DOCUMENT EXCERPT:
Design work on the I-210 (I-21 version 0) was concurrent with the I-21, probably as a fall back for any lack of availability of the latter's TR-2 engines. The only significant difference was the substitution of 800 kgf BMW 003 engines (or the reverse-engineered RD-20), but the ex-German engine's significantly inferior thrust rating meant that it would never meet the I-21's speed requirement. Even replacing the BMW 003 with the slightly more powerful (900 kgf) Jumo 004 would not allow the I-210 to meet the speed requirement and the project was cancelled before any metal was cut.

Construction of the first two airframes, designated as the I-211 (I-21 version 1), began at the end of 1946, under extreme pressure by the Ministry of Aircraft Production to complete initial flight testing by 1 August 1947, to enable the aircraft to take part in the Aviation Day Flypast at Tushino on 18 August. While one of the two airframes initially produced was used for static testing, the other was fitted with 1300 kgf Lyul'ka TR-1 turbojet engines because the intended TR-2 was not available. The engines were mounted in the middle of the wing, with the wing spars continued by banjo rings around the engines, much like those on the British Gloster Meteor fighter. Despite pressure from above, the I-211 was unable to participate in the Tushino display.

SOURCE DATA:
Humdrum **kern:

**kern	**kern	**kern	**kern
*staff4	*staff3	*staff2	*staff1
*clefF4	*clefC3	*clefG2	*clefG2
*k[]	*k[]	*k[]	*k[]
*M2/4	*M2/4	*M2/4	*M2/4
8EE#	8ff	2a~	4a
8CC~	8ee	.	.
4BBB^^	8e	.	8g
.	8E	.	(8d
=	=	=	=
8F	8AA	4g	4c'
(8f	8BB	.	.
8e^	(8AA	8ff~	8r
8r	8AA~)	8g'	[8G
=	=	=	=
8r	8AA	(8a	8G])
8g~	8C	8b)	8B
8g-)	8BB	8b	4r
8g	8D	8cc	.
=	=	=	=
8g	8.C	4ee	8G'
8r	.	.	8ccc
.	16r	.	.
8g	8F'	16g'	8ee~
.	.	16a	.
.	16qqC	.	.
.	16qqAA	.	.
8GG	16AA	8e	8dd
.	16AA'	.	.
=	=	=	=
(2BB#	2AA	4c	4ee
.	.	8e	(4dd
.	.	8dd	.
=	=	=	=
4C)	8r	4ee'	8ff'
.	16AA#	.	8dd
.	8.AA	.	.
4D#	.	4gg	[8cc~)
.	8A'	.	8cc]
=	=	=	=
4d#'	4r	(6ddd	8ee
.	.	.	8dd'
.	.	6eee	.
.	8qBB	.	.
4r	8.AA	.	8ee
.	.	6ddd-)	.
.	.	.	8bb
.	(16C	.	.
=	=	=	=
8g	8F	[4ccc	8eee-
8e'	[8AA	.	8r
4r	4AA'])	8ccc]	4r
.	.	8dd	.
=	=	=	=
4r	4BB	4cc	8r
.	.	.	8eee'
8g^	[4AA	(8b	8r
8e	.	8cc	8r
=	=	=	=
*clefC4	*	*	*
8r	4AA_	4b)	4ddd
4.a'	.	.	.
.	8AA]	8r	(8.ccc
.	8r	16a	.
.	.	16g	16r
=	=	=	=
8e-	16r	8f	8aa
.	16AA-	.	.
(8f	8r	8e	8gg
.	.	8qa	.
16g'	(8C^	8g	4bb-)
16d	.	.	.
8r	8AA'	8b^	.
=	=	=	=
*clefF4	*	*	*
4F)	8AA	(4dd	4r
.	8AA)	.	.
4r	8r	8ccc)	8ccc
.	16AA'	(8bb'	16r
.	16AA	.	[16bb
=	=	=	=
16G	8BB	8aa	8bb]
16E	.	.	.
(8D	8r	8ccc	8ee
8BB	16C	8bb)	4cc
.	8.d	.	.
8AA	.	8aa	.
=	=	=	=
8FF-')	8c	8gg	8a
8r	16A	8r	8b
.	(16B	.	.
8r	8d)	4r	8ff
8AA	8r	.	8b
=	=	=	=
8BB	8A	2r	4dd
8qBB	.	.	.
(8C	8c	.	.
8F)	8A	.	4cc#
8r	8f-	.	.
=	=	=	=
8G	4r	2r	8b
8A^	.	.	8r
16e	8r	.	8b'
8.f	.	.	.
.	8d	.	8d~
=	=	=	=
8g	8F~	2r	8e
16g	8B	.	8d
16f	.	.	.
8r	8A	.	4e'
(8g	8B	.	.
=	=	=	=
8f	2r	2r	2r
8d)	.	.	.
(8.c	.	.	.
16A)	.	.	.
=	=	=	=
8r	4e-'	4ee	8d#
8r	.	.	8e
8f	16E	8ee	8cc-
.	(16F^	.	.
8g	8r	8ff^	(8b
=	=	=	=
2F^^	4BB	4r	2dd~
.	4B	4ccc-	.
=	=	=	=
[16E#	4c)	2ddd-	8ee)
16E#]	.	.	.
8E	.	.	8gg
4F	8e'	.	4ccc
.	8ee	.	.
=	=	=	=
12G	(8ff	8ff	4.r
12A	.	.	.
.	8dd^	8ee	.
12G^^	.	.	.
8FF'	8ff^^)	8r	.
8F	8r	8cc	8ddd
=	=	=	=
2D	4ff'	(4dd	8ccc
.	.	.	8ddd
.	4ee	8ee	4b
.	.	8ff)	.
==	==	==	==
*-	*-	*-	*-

INSTRUCTIONS TO FOLLOW: Can you continue the passage on the I-210 and I-211 jet projects, starting after its final sentence? The lines are separate material, unrelated to the passage on the I-210 and I-211 jet projects.

ANSWER BOX:
Flight testing started in late 1947, but only six test flights had been carried out before the I-211 struck a pothole on landing, which collapsed the undercarriage. Even the limited amount of flight testing showed it to be faster than the Sukhoi Su-11 which also used the TR-1 engine. Repairs were carried out and the opportunity taken to replace the troublesome engines with imported 1590 kgf Rolls-Royce Derwent V engines. Alekseyev took the opportunity to upgrade the aircraft to the I-215 configuration which had been in development since before the first flight of the I-211. The substitution of the centrifugal-flow Derwent for the axial-flow TR-1 forced the redesign and enlargement of the nacelles to accommodate the larger engine. Other modifications included increasing the fuel capacity from 2000 kg to 2300 kg, provision for a ranging radar in the nose, and better protection for the pilot. The armament was revised to the originally specified N-37 guns, although the ammunition capacity was marginally increased to 35 rounds per gun. Despite good results from flight testing, the I-215 lost out in production orders to the newer generation of swept-winged fighters.

A second I-215 was built to an order from OKB-1 as the I-215D (dooblyor, second prototype), to evaluate the bicycle or tandem landing gear configuration. It used wider-diameter paired wheels in a tandem arrangement that retracted into the fuselage, along with small outrigger wheels under the engine nacelles which retracted into fairings. The main undercarriage of the I-215D also incorporated a kneeling feature which could increase the incidence of the aircraft by 3° to assist take-off. Trials with this undercarriage arrangement were successful and paved the way for its use in other Soviet aircraft, including Dr. Brunolf Baade's Aircraft 150, then under development.

==Variants==
- I-210 - The initial version with BMW 003 or Tumanskii RD-20 engines, project only.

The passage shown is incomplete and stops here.